Go backward to ANSI.
Go up to Top.

Name Encoding in GNU C++
************************

   In order to support its strong typing rules and the ability to
provide function overloading, the C++ programming language "encodes"
information about functions and objects, so that conflicts across object
files can be detected during linking. (1) These rules tend to be unique
to each individual implementation of C++.

   The scheme detailed in the commentary for 7.2.1 of `The Annotated
Reference Manual' offers a description of a possible implementation
which happens to closely resemble the `cfront' compiler.  The design
used in GNU C++ differs from this model in a number of ways:

   * In addition to the basic types `void', `char', `short', `int',
     `long', `float', `double', and `long double', GNU C++ supports two
     additional types: `wchar_t', the wide character type, and `long
     long' (if the host supports it).  The encodings for these are `w'
     and `x' respectively.

   * According to the ARM, qualified names (e.g., `foo::bar::baz') are
     encoded with a leading `Q'.  Followed by the number of
     qualifications (in this case, three) and the respective names, this
     might be encoded as `Q33foo3bar3baz'.  GNU C++ adds a leading
     underscore to the list, producing `_Q33foo3bar3baz'.

   * The operator `*=' is encoded as `__aml', not `__amu', to match the
     normal `*' operator, which is encoded as `__ml'.

   * In addition to the normal operators, GNU C++ also offers the
     minimum and maximum operators `>?' and `<?', encoded as `__mx' and
     `__mn', and the conditional operator `?:', encoded as `__cn'.

   * Constructors are encoded as simply `__NAME', where NAME is the
     encoded name (e.g., `3foo' for the `foo' class constructor).
     Destructors are encoded as two leading underscores separated by
     either a period or a dollar sign, depending on the capabilities of
     the local host, followed by the encoded name.  For example, the
     destructor `foo::~foo' is encoded as `_$_3foo'.

   * Virtual tables are encoded with a prefix of `_vt', rather than
     `__vtbl'.  The names of their classes are separated by dollar signs
     (or periods), and not encoded as normal: the virtual table for
     `foo' is `__vt$foo', and the table for `foo::bar' is named
     `__vt$foo$bar'.

   * Static members are encoded as a leading underscore, followed by the
     encoded name of the class in which they appear, a separating
     dollar sign or period, and finally the unencoded name of the
     variable.  For example, if the class `foo' contains a static
     member `bar', its encoding would be `_3foo$bar'.
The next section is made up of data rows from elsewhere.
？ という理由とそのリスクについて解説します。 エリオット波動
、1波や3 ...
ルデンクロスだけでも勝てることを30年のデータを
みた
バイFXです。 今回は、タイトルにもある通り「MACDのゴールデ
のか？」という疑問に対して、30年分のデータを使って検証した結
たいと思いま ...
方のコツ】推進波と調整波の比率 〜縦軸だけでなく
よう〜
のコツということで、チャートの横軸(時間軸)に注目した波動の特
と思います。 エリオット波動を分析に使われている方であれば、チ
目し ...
   * GNU C++ is not as aggressive as other compilers when it comes to
     always generating `Fv' for functions with no arguments.  In
     particular, the compiler does not add the sequence to conversion
     operators.  The function `foo::bar()' is encoded as `bar__3foo',
     not `bar__3fooFv'.

   * The argument list for methods is not prefixed by a leading `F'; it
     is considered implied.

   * GNU C++ approaches the task of saving space in encodings
     differently from that noted in the ARM.  It does use the `TN' and
     `NXY' codes to signify copying the Nth argument's type, and making
     the next X arguments be the type of the Yth argument,
     respectively.  However, the values for N and Y begin at zero with
     GNU C++, whereas the ARM describes them as starting at one.  For
     the function `foo (bartype, bartype)', GNU C++ uses
     `foo__7bartypeT0', while compilers following the ARM example
     generate `foo__7bartypeT1'.

   * GNU C++ does not bother using the space-saving methods for types
     whose encoding is a single character (like an integer, encoded as
     `i').  This is useful in the most common cases (two `int's would
     result in using three letters, instead of just `ii').

   ---------- Footnotes ----------

   (1)  This encoding is also sometimes called, whimsically enough,
"mangling"; the corresponding decoding is sometimes called "demangling".